Perché «lavorare sull’immaginario»? Perché «ancora non siamo stati capaci – dice Giorgio Griziotti –, dal punto di vista razionale, di trovare una visione, una futuribilità, della giustizia climatica» e, più semplicemente, della crisi ecologica. E ancor più perché è in atto una totale occupazione dell’immaginario, tramite mediazione tecnologica, ad opera di un capitalismo – il neurocapitalismo – che, mentre ci alletta con i suoi dispositivi di cattura cognitiva ed esistenziale in una logica consumistica di messa a valore della vita, nella sua ossessione per la crescita illimitata, ci espone alla visione di un futuro – “che altri stanno immaginando per noi” – che si consuma nella sua stessa potenza autodistruttiva.
Di fronte al disastro ambientale incombente, di quale «nuova base teorica», da costruire, abbiamo allora bisogno? Per Giorgio Griziotti, serve un cambio di paradigma, una rivoluzione culturale.
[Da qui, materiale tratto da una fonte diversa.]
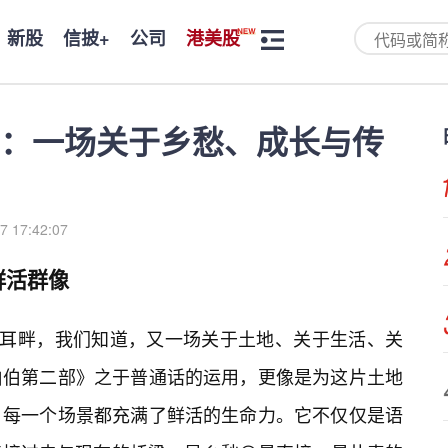
新股
信披+
公司
港美股
：一场关于乡愁、成长与传
7 17:42:07
鲜活群像
绕耳畔，我们知道，又一场关于土地、关于生活、关
伯伯第二部》之于普通话的运用，更像是为这片土地
、每一个场景都充满了鲜活的生命力。它不仅仅是语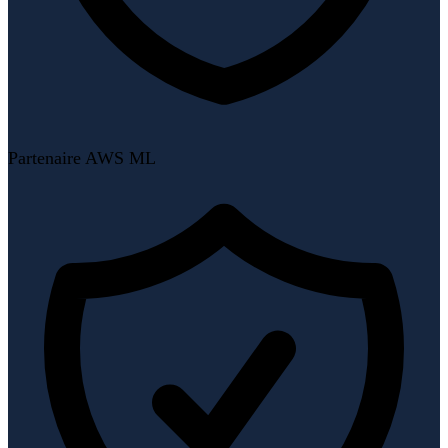
Partenaire AWS ML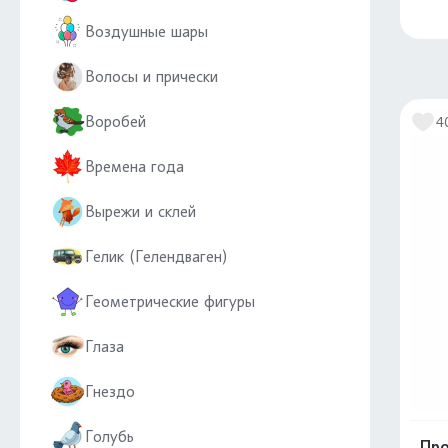
Воздушные шары
Волосы и прически
Воробей
4
Времена года
Вырежи и склей
Гелик (Гелендваген)
Геометрические фигуры
Глаза
Гнездо
Голубь
Про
Senza però rinunciare alla dimensione materiale della lotta, alla centralità del conflitto sociale, occorre allargare il senso della “realtà”: occorre ricomprendere il conflitto di classe – e in genere il tema dell’oppressione delle classi subalterne – entro la più ampia dinamica di integrazione del vivente, entro il sistema interconnesso dell’“accadere” di Gaia.
A tutto ciò c’è però una problematica sottesa: la capacità del sistema capitalistico di assumere una natura dinamica e mutevole, di inglobare nella sua struttura la “fluidità”, una capacità di adattarsi e di evolversi nel tempo, e di “sussumere” a livello ideologico la messa in discussione dell’idea stessa di una verità, di una significazione della realtà, stabile e definita. In altre parole, se è vero che «il discorso sulla “lotta di classe” non funziona più», altrettanto per le nuove istanze di emancipazione – come le ”guerre culturali” sulle tematiche dei diversi regimi di oppressione di soggetti subalterni (per condizione di appartenenza di genere, orientamento sessuale, razzializzata, abilità psico-fisica, retroterra socio-economico o altro ancora) – c’è il rischio che esse possono essere neutralizzate, piegate a semplici rivendicazioni etico-culturali, in una logica di frammentazione, su base identitaria, di un possibile soggetto antagonista. (Vedi Cena N. 102, Guerre culturali e neoliberismo – con Mimmo Cangiano, qui o qui)
Insomma, la radicalità dell’incertezza, la perdita di centralità del nostro stare al mondo, con cui stiamo imparando a vivere, è il segno di una nostra implicazione dinamica con il mondo stesso. Ed è conforme, in un suo impiego forse non solo metaforico, al principio di indeterminazione di Heisenberg, della fisica quantistica, per cui la scoperta che essere implicati nella processualità delle connessioni del mondo significa indagare, disporsi ad «ascoltare le capacità del vivente», a «rientrare nel sistema vivente di Gaia», diviene la condizione per attivare un immaginario non più antropocentrico. Per un futuro diverso, perché ne va di un mondo il cui collasso è evitabile, a condizione di porre fine, questa sì auspicabile, alla dismisura prometeica degli attuali esiti della civilizzazione umana.